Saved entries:
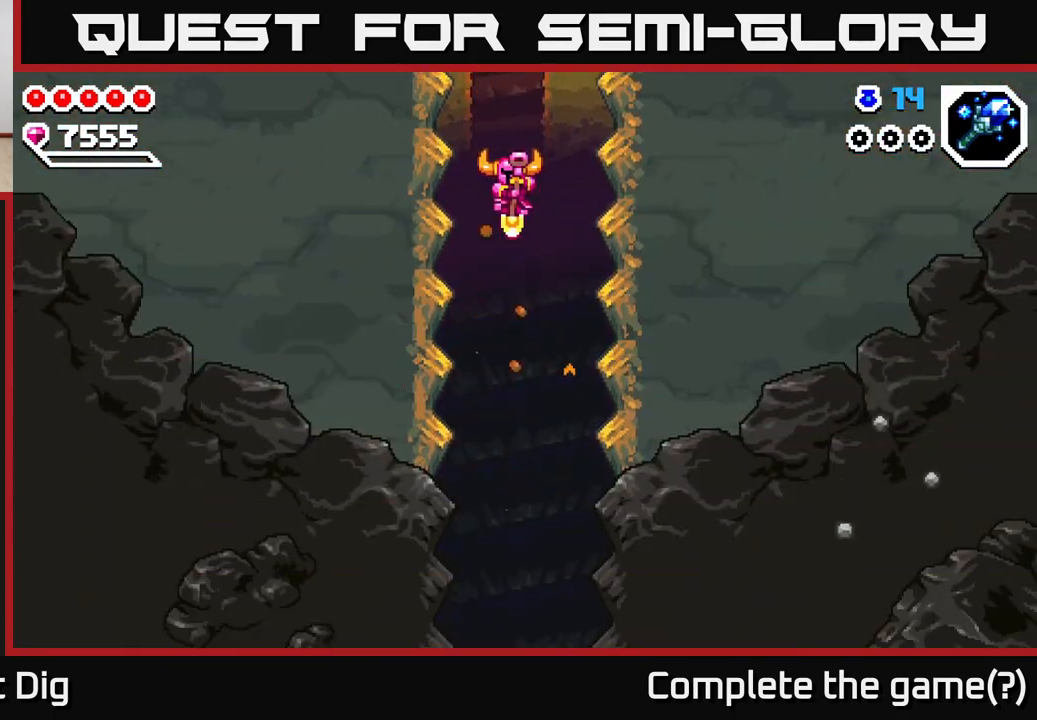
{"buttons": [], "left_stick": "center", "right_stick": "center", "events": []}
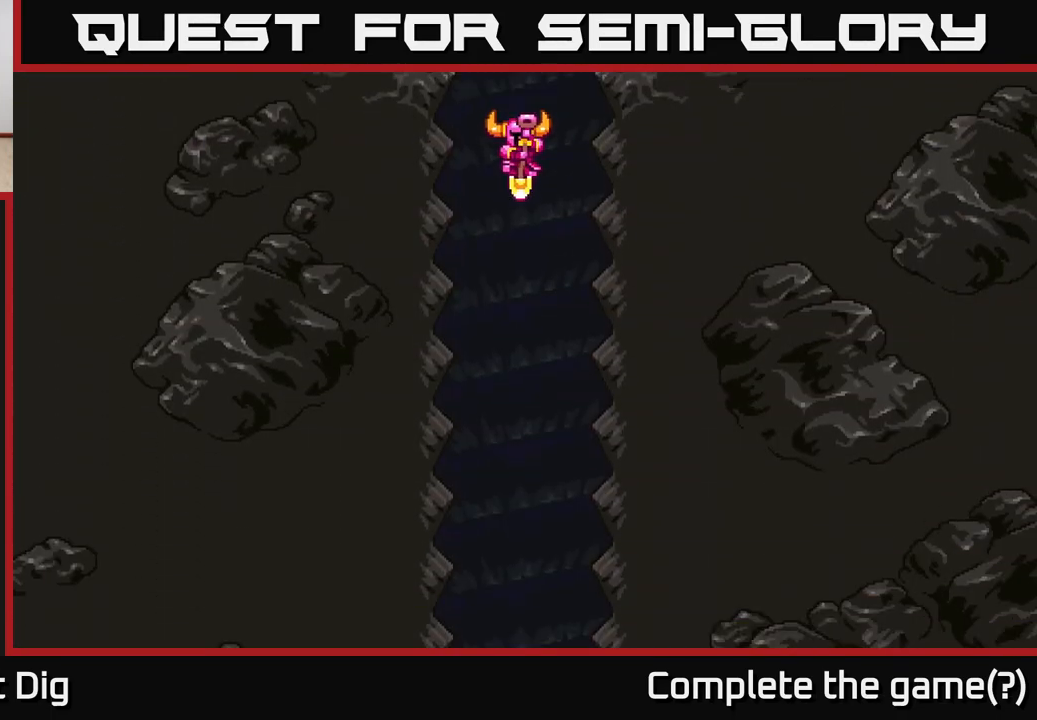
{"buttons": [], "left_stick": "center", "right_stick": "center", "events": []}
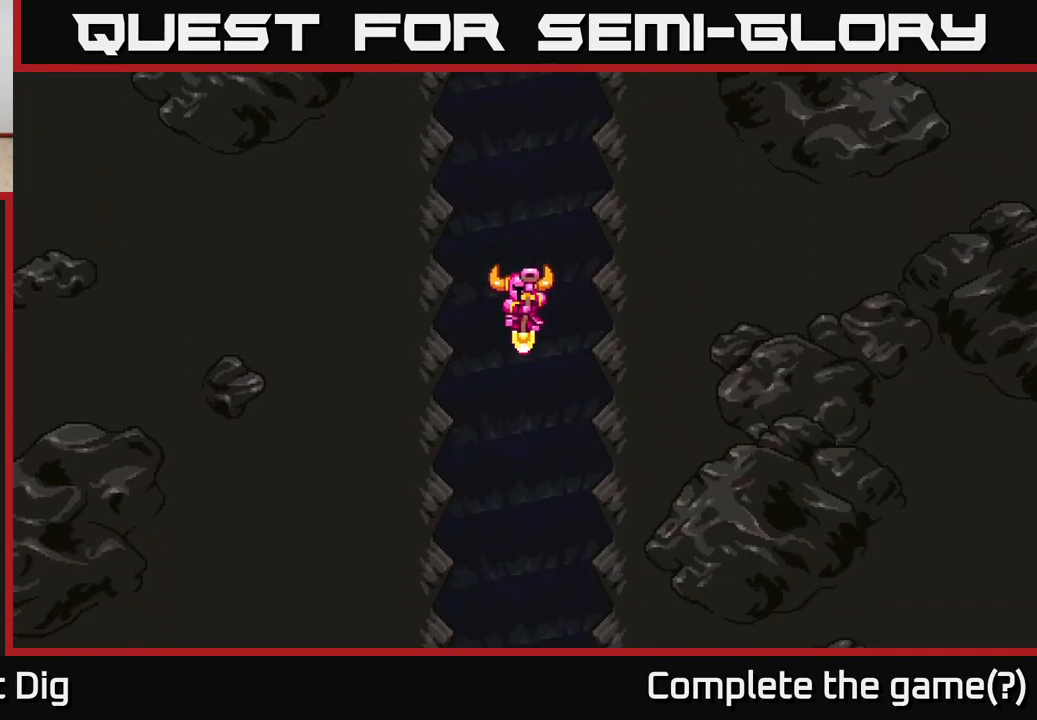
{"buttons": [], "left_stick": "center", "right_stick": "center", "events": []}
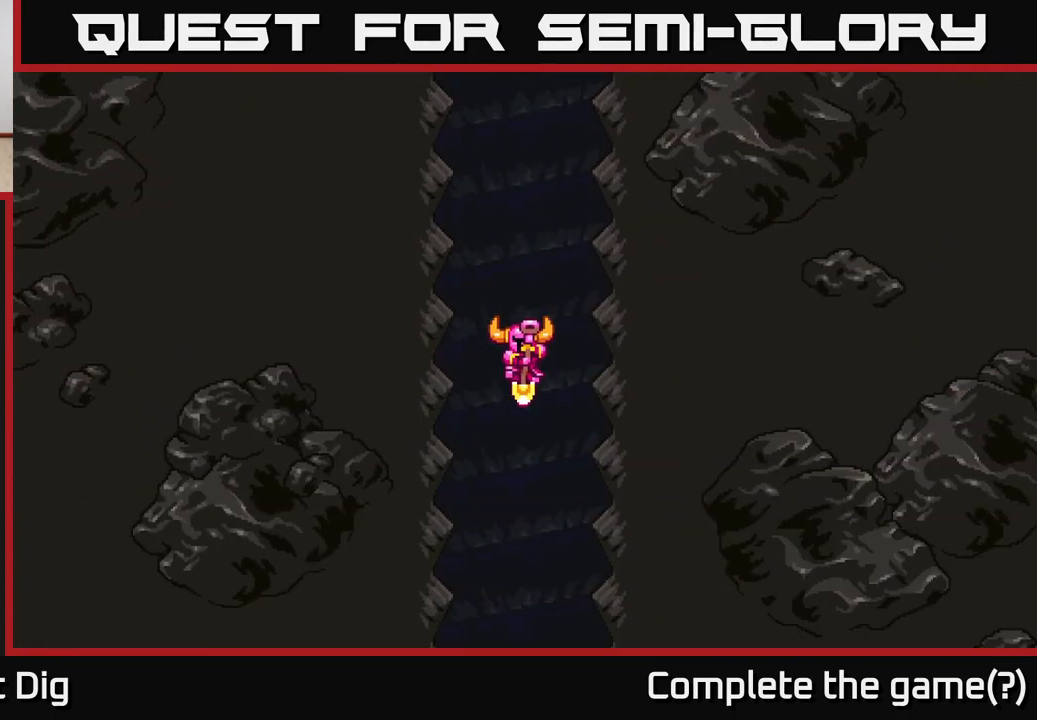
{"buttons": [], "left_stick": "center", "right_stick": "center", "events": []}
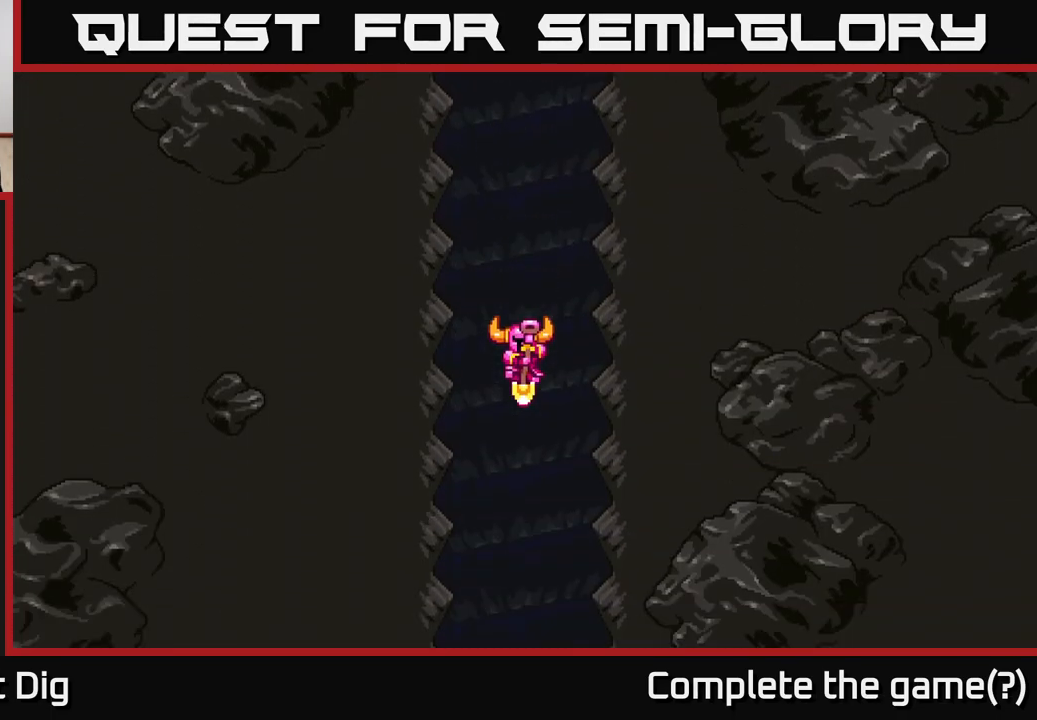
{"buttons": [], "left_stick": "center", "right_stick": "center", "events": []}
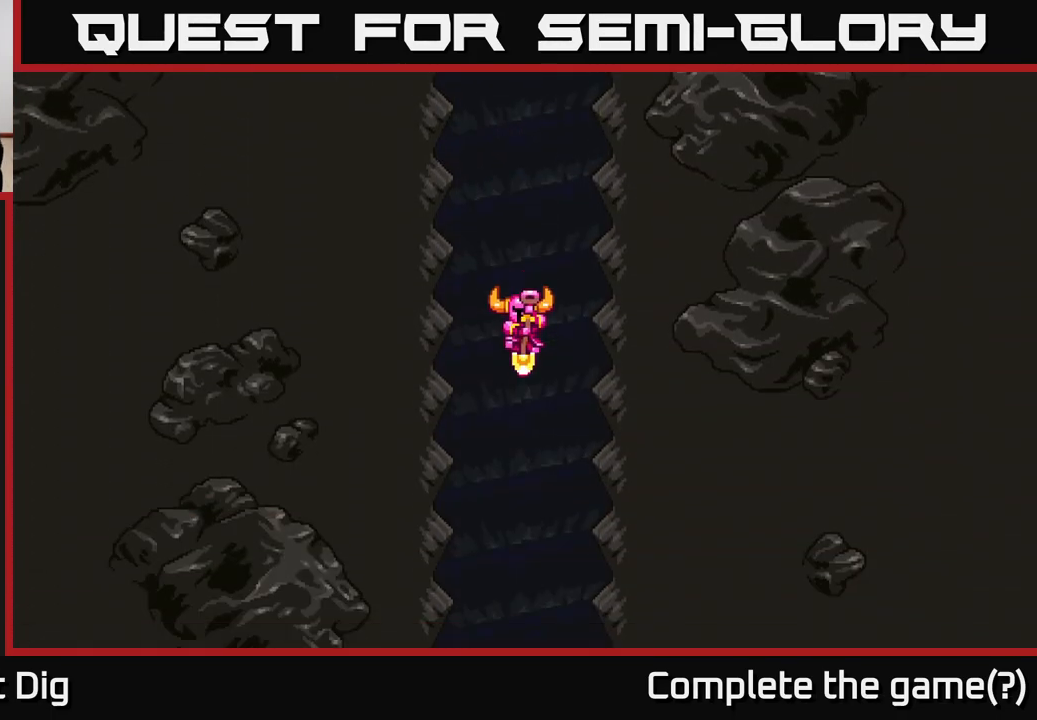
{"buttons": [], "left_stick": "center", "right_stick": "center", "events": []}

» Exercise objective
Every record above should be set down exactly, with the pictures left out.

» Written response
{"buttons": [], "left_stick": "center", "right_stick": "center", "events": []}
{"buttons": [], "left_stick": "center", "right_stick": "center", "events": []}
{"buttons": [], "left_stick": "center", "right_stick": "center", "events": []}
{"buttons": [], "left_stick": "center", "right_stick": "center", "events": []}
{"buttons": [], "left_stick": "center", "right_stick": "center", "events": []}
{"buttons": [], "left_stick": "center", "right_stick": "center", "events": []}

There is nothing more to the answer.